Extension to other cases. Essentially the same analysis applies to the case where the two enzymes of Fig. 1 do not constitute an entire system but are embedded as two consecutive enzymes in a larger system. Even though X0 and X2 are now S0 and S2, i.e. intermediates rather than reservoirs, with concentrations that can in principle vary, they do not in fact vary when the combined modulation is made by varying p, because any variation in their concentrations would inevitably be communicated to the rest of the system, because they would cause the flux or fluxes to vary. Thus modulation with inhibitors (or activators) of the activities of two consecutive enzymes in a system provides a way of varying the concentration of the common intermediate without producing any other changes in the system.

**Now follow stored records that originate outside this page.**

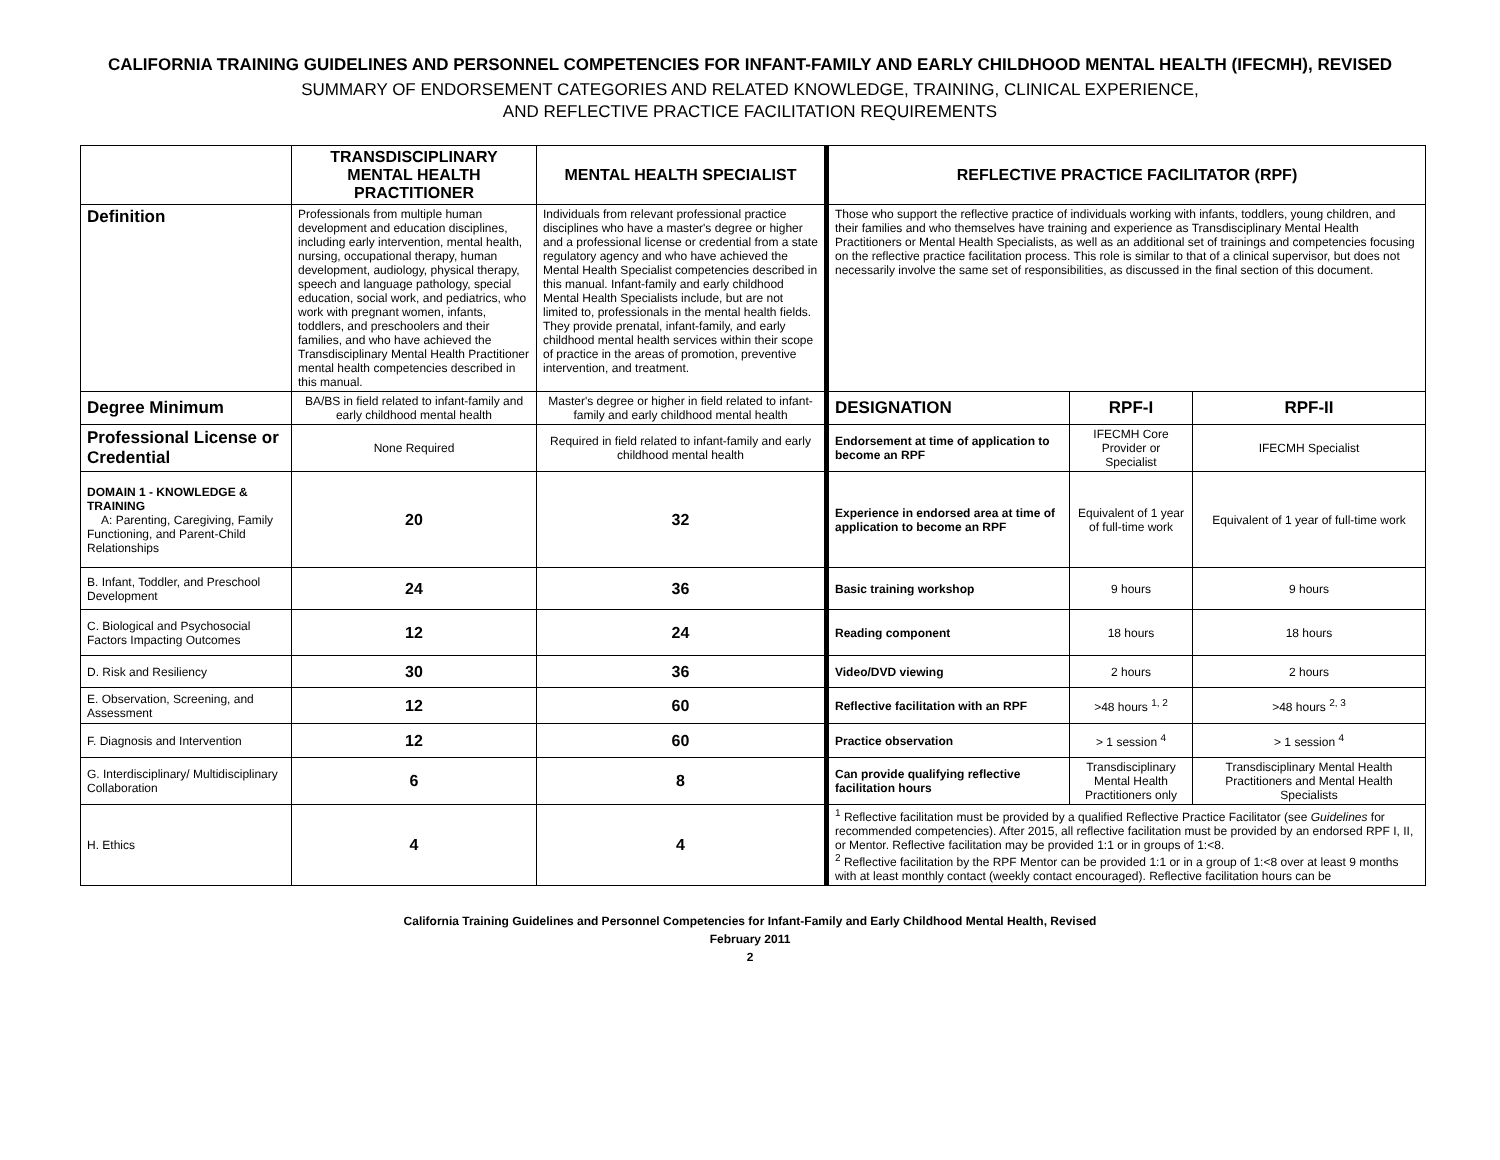CALIFORNIA TRAINING GUIDELINES AND PERSONNEL COMPETENCIES FOR INFANT-FAMILY AND EARLY CHILDHOOD MENTAL HEALTH (IFECMH), REVISED
SUMMARY OF ENDORSEMENT CATEGORIES AND RELATED KNOWLEDGE, TRAINING, CLINICAL EXPERIENCE,
AND REFLECTIVE PRACTICE FACILITATION REQUIREMENTS
| | TRANSDISCIPLINARY MENTAL HEALTH PRACTITIONER | MENTAL HEALTH SPECIALIST | REFLECTIVE PRACTICE FACILITATOR (RPF) | | |
| --- | --- | --- | --- | --- | --- |
| Definition | Professionals from multiple human development and education disciplines, including early intervention, mental health, nursing, occupational therapy, human development, audiology, physical therapy, speech and language pathology, special education, social work, and pediatrics, who work with pregnant women, infants, toddlers, and preschoolers and their families, and who have achieved the Transdisciplinary Mental Health Practitioner mental health competencies described in this manual. | Individuals from relevant professional practice disciplines who have a master's degree or higher and a professional license or credential from a state regulatory agency and who have achieved the Mental Health Specialist competencies described in this manual. Infant-family and early childhood Mental Health Specialists include, but are not limited to, professionals in the mental health fields. They provide prenatal, infant-family, and early childhood mental health services within their scope of practice in the areas of promotion, preventive intervention, and treatment. | Those who support the reflective practice of individuals working with infants, toddlers, young children, and their families and who themselves have training and experience as Transdisciplinary Mental Health Practitioners or Mental Health Specialists, as well as an additional set of trainings and competencies focusing on the reflective practice facilitation process. This role is similar to that of a clinical supervisor, but does not necessarily involve the same set of responsibilities, as discussed in the final section of this document. | | |
| Degree Minimum | BA/BS in field related to infant-family and early childhood mental health | Master's degree or higher in field related to infant-family and early childhood mental health | DESIGNATION | RPF-I | RPF-II |
| Professional License or Credential | None Required | Required in field related to infant-family and early childhood mental health | Endorsement at time of application to become an RPF | IFECMH Core Provider or Specialist | IFECMH Specialist |
| DOMAIN 1 - KNOWLEDGE & TRAINING A: Parenting, Caregiving, Family Functioning, and Parent-Child Relationships | 20 | 32 | Experience in endorsed area at time of application to become an RPF | Equivalent of 1 year of full-time work | Equivalent of 1 year of full-time work |
| B. Infant, Toddler, and Preschool Development | 24 | 36 | Basic training workshop | 9 hours | 9 hours |
| C. Biological and Psychosocial Factors Impacting Outcomes | 12 | 24 | Reading component | 18 hours | 18 hours |
| D. Risk and Resiliency | 30 | 36 | Video/DVD viewing | 2 hours | 2 hours |
| E. Observation, Screening, and Assessment | 12 | 60 | Reflective facilitation with an RPF | >48 hours <sup>1, 2</sup> | >48 hours <sup>2, 3</sup> |
| F. Diagnosis and Intervention | 12 | 60 | Practice observation | > 1 session <sup>4</sup> | > 1 session <sup>4</sup> |
| G. Interdisciplinary/ Multidisciplinary Collaboration | 6 | 8 | Can provide qualifying reflective facilitation hours | Transdisciplinary Mental Health Practitioners only | Transdisciplinary Mental Health Practitioners and Mental Health Specialists |
| H. Ethics | 4 | 4 | <sup>1</sup> Reflective facilitation must be provided by a qualified Reflective Practice Facilitator (see Guidelines for recommended competencies). After 2015, all reflective facilitation must be provided by an endorsed RPF I, II, or Mentor. Reflective facilitation may be provided 1:1 or in groups of 1:<8. <sup>2</sup> Reflective facilitation by the RPF Mentor can be provided 1:1 or in a group of 1:<8 over at least 9 months with at least monthly contact (weekly contact encouraged). Reflective facilitation hours can be | | |
California Training Guidelines and Personnel Competencies for Infant-Family and Early Childhood Mental Health, Revised
February 2011
2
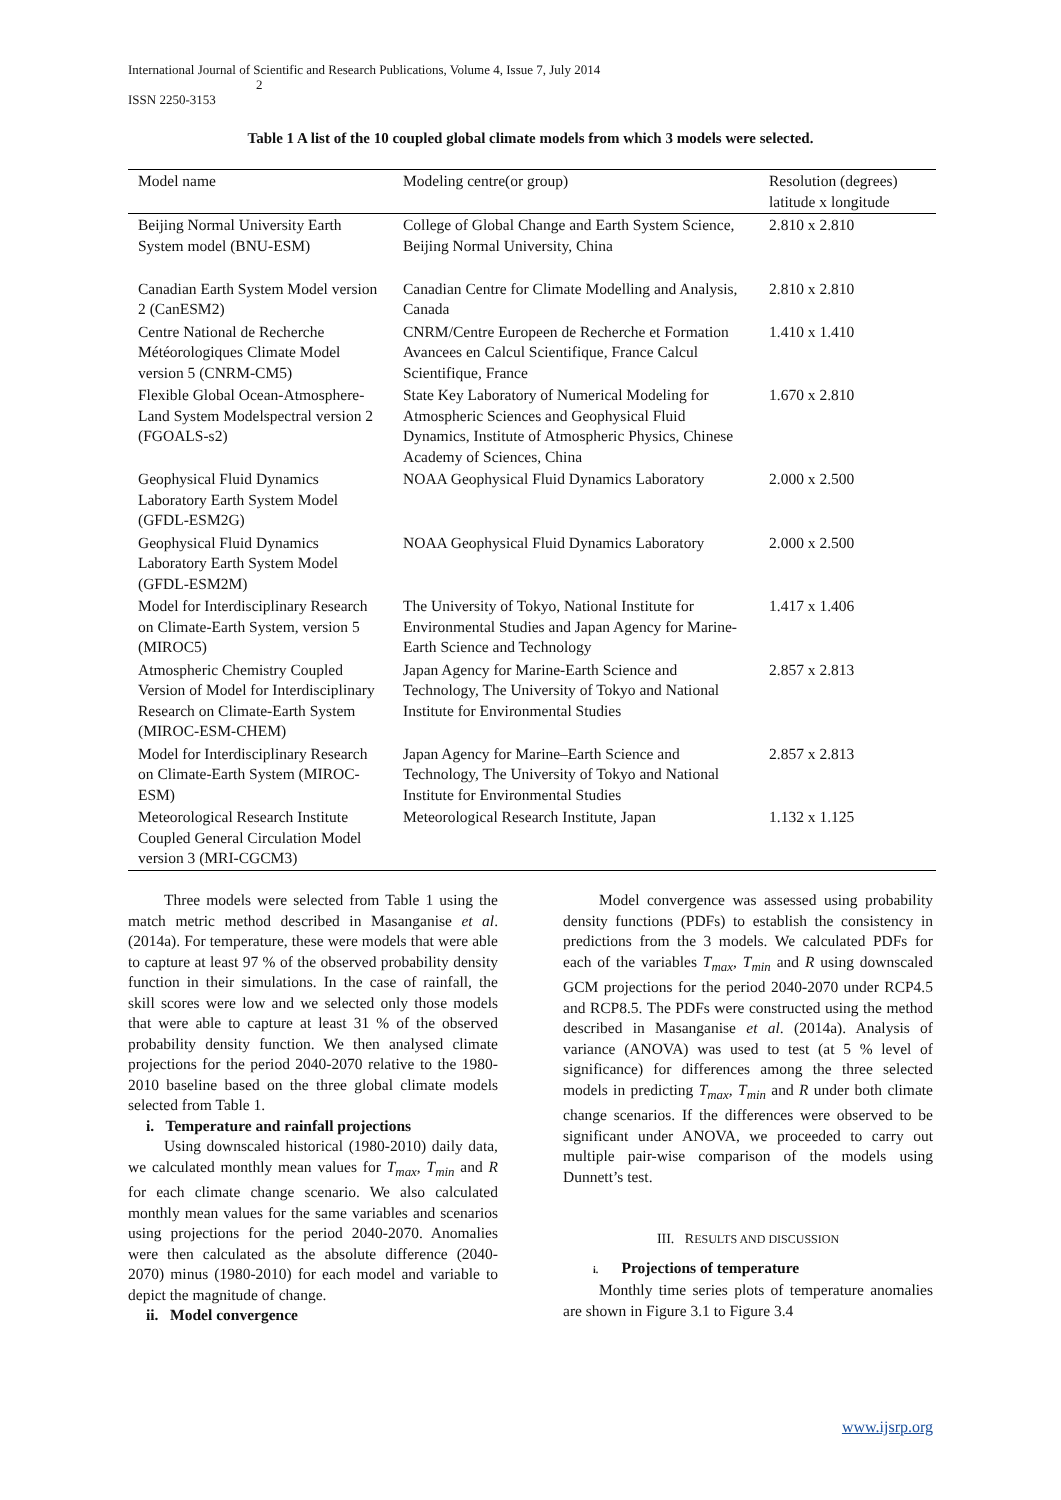International Journal of Scientific and Research Publications, Volume 4, Issue 7, July 2014
2
ISSN 2250-3153
Table 1 A list of the 10 coupled global climate models from which 3 models were selected.
| Model name | Modeling centre(or group) | Resolution (degrees) latitude x longitude |
| --- | --- | --- |
| Beijing Normal University Earth System model (BNU-ESM) | College of Global Change and Earth System Science, Beijing Normal University, China | 2.810 x 2.810 |
| Canadian Earth System Model version 2 (CanESM2) | Canadian Centre for Climate Modelling and Analysis, Canada | 2.810 x 2.810 |
| Centre National de Recherche Météorologiques Climate Model version 5 (CNRM-CM5) | CNRM/Centre Europeen de Recherche et Formation Avancees en Calcul Scientifique, France Calcul Scientifique, France | 1.410 x 1.410 |
| Flexible Global Ocean-Atmosphere-Land System Modelspectral version 2 (FGOALS-s2) | State Key Laboratory of Numerical Modeling for Atmospheric Sciences and Geophysical Fluid Dynamics, Institute of Atmospheric Physics, Chinese Academy of Sciences, China | 1.670 x 2.810 |
| Geophysical Fluid Dynamics Laboratory Earth System Model (GFDL-ESM2G) | NOAA Geophysical Fluid Dynamics Laboratory | 2.000 x 2.500 |
| Geophysical Fluid Dynamics Laboratory Earth System Model (GFDL-ESM2M) | NOAA Geophysical Fluid Dynamics Laboratory | 2.000 x 2.500 |
| Model for Interdisciplinary Research on Climate-Earth System, version 5 (MIROC5) | The University of Tokyo, National Institute for Environmental Studies and Japan Agency for Marine-Earth Science and Technology | 1.417 x 1.406 |
| Atmospheric Chemistry Coupled Version of Model for Interdisciplinary Research on Climate-Earth System (MIROC-ESM-CHEM) | Japan Agency for Marine-Earth Science and Technology, The University of Tokyo and National Institute for Environmental Studies | 2.857 x 2.813 |
| Model for Interdisciplinary Research on Climate-Earth System (MIROC-ESM) | Japan Agency for Marine–Earth Science and Technology, The University of Tokyo and National Institute for Environmental Studies | 2.857 x 2.813 |
| Meteorological Research Institute Coupled General Circulation Model version 3 (MRI-CGCM3) | Meteorological Research Institute, Japan | 1.132 x 1.125 |
Three models were selected from Table 1 using the match metric method described in Masanganise et al. (2014a). For temperature, these were models that were able to capture at least 97 % of the observed probability density function in their simulations. In the case of rainfall, the skill scores were low and we selected only those models that were able to capture at least 31 % of the observed probability density function. We then analysed climate projections for the period 2040-2070 relative to the 1980-2010 baseline based on the three global climate models selected from Table 1.
i. Temperature and rainfall projections
Using downscaled historical (1980-2010) daily data, we calculated monthly mean values for T<sub>max</sub>, T<sub>min</sub> and R for each climate change scenario. We also calculated monthly mean values for the same variables and scenarios using projections for the period 2040-2070. Anomalies were then calculated as the absolute difference (2040-2070) minus (1980-2010) for each model and variable to depict the magnitude of change.
ii. Model convergence
Model convergence was assessed using probability density functions (PDFs) to establish the consistency in predictions from the 3 models. We calculated PDFs for each of the variables T<sub>max</sub>, T<sub>min</sub> and R using downscaled GCM projections for the period 2040-2070 under RCP4.5 and RCP8.5. The PDFs were constructed using the method described in Masanganise et al. (2014a). Analysis of variance (ANOVA) was used to test (at 5 % level of significance) for differences among the three selected models in predicting T<sub>max</sub>, T<sub>min</sub> and R under both climate change scenarios. If the differences were observed to be significant under ANOVA, we proceeded to carry out multiple pair-wise comparison of the models using Dunnett’s test.
III. RESULTS AND DISCUSSION
i. Projections of temperature
Monthly time series plots of temperature anomalies are shown in Figure 3.1 to Figure 3.4
www.ijsrp.org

Although we have only considered here the case of two consecutive enzymes with a single intermediate metabolite, the approach can also be extended to the more general case of two enzymes that catalyse reactions that are in series but are not consecutive: in this case the concentrations of several metabolites (those located between the two inhibited enzymes) will vary. An extension of the method would also allow the concentrations of branch-point metabolites to be modulated, but this is more complicated, and for the present we have not examined this possibility in detail.
Relationship to the connectivity property. There is a close relationship between the method we discuss in this paper and the original presentation of the connectivity theorem by Kacser and Burns (1973). In their thought experiment to explain it they considered modulations of enzyme activities that would change nothing except the concentration of a metabolite. Our analysis thus provides a very simple way of achieving such modulations in practice. The connectivity equation contains elasticities and flux control coefficients for as many enzymes as have non-zero elasticities for the modulated metabolite, i.e. for more than just the two for which it is product or substrate if it interacts with any others. Our method is likewise restricted to cases where the modulated metabolite does not inhibit or activate another enzyme in the system.